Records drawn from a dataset
┄┄┄┄┄┄┄┄┄┄┄┄┄┄┄┄┄┄┄┄
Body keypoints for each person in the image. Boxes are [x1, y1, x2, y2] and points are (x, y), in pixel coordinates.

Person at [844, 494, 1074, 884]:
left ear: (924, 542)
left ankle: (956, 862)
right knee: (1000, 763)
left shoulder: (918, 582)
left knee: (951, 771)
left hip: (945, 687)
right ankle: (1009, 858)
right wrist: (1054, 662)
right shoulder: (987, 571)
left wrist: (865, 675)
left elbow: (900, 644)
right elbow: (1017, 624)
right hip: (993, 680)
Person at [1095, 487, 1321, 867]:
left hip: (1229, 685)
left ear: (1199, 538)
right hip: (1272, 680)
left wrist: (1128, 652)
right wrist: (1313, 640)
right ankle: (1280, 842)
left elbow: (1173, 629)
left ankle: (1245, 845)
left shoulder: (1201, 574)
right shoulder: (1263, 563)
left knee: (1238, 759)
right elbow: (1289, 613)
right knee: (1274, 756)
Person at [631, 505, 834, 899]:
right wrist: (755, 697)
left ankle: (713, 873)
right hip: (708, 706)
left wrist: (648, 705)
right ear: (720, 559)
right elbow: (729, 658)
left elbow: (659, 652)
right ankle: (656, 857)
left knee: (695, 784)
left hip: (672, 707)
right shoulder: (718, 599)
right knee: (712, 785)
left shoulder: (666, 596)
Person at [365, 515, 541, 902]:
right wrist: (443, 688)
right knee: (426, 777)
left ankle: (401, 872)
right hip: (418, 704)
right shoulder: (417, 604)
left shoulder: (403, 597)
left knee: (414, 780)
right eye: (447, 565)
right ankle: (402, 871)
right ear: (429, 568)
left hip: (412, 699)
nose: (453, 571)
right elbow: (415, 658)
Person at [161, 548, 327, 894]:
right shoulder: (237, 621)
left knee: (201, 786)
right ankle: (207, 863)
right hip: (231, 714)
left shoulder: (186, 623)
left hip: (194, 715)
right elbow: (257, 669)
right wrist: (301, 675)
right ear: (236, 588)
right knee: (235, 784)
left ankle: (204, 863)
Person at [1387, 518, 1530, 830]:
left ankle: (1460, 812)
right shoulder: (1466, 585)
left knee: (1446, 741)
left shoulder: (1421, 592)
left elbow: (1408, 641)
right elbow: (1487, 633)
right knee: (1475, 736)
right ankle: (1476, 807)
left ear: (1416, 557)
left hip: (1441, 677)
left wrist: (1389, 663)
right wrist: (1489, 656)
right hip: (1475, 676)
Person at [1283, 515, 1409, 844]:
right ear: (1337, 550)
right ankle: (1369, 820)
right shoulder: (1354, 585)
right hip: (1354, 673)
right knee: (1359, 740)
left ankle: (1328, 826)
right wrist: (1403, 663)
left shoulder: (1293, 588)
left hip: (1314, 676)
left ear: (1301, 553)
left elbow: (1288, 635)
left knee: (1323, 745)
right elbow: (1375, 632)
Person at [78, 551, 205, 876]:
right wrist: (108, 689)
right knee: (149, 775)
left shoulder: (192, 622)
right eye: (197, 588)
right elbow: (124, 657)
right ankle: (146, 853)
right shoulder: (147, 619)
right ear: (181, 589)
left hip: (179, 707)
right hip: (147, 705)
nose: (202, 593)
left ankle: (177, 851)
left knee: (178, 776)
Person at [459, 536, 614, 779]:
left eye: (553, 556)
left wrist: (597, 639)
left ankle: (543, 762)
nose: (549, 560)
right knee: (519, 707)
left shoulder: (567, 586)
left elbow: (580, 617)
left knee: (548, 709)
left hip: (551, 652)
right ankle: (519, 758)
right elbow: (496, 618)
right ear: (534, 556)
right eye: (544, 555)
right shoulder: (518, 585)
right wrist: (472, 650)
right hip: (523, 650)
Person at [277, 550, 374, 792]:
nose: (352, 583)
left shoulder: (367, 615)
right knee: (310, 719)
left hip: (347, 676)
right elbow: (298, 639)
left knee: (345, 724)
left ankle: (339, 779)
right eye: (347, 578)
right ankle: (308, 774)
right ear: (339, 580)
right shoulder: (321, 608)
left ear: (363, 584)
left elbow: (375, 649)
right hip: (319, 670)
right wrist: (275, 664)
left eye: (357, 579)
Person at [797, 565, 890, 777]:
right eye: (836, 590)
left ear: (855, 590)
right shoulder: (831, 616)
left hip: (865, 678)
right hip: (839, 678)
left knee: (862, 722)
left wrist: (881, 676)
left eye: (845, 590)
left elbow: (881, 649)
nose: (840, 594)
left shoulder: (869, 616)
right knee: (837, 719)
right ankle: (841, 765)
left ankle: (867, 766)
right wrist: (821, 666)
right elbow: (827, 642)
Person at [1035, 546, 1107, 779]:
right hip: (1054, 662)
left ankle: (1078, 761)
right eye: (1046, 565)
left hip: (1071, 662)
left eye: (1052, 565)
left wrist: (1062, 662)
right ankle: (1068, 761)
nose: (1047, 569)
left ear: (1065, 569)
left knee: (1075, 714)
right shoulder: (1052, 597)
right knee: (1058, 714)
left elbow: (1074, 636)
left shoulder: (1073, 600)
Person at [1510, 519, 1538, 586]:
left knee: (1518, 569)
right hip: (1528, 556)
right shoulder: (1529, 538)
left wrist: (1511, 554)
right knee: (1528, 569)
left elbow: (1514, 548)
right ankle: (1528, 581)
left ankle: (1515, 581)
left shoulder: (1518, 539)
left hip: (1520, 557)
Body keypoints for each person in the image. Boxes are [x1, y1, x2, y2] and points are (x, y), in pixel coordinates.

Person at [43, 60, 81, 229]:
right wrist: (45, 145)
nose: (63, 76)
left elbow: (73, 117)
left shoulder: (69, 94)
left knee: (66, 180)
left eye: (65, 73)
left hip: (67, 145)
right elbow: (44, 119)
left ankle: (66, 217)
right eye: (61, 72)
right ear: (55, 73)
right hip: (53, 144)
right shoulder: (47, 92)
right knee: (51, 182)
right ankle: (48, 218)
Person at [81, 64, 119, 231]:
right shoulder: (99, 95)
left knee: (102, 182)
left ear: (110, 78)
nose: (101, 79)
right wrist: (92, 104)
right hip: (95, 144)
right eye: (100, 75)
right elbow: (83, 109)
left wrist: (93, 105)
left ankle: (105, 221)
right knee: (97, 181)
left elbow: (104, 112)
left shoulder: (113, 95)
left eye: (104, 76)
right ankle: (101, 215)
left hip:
┄┄┄┄┄┄┄┄┄┄┄┄┄┄┄┄┄┄┄┄
▶ _WHAT TO WORK ON_: Look above for the line with "left knee: (548, 709)"; retype exactly that line, every line after it up to the line with "right ear: (339, 580)", and that line too, nothing else.

▶ _OUTPUT OF THE TASK_:
left knee: (548, 709)
left hip: (551, 652)
right ankle: (519, 758)
right elbow: (496, 618)
right ear: (534, 556)
right eye: (544, 555)
right shoulder: (518, 585)
right wrist: (472, 650)
right hip: (523, 650)
Person at [277, 550, 374, 792]:
nose: (352, 583)
left shoulder: (367, 615)
right knee: (310, 719)
left hip: (347, 676)
right elbow: (298, 639)
left knee: (345, 724)
left ankle: (339, 779)
right eye: (347, 578)
right ankle: (308, 774)
right ear: (339, 580)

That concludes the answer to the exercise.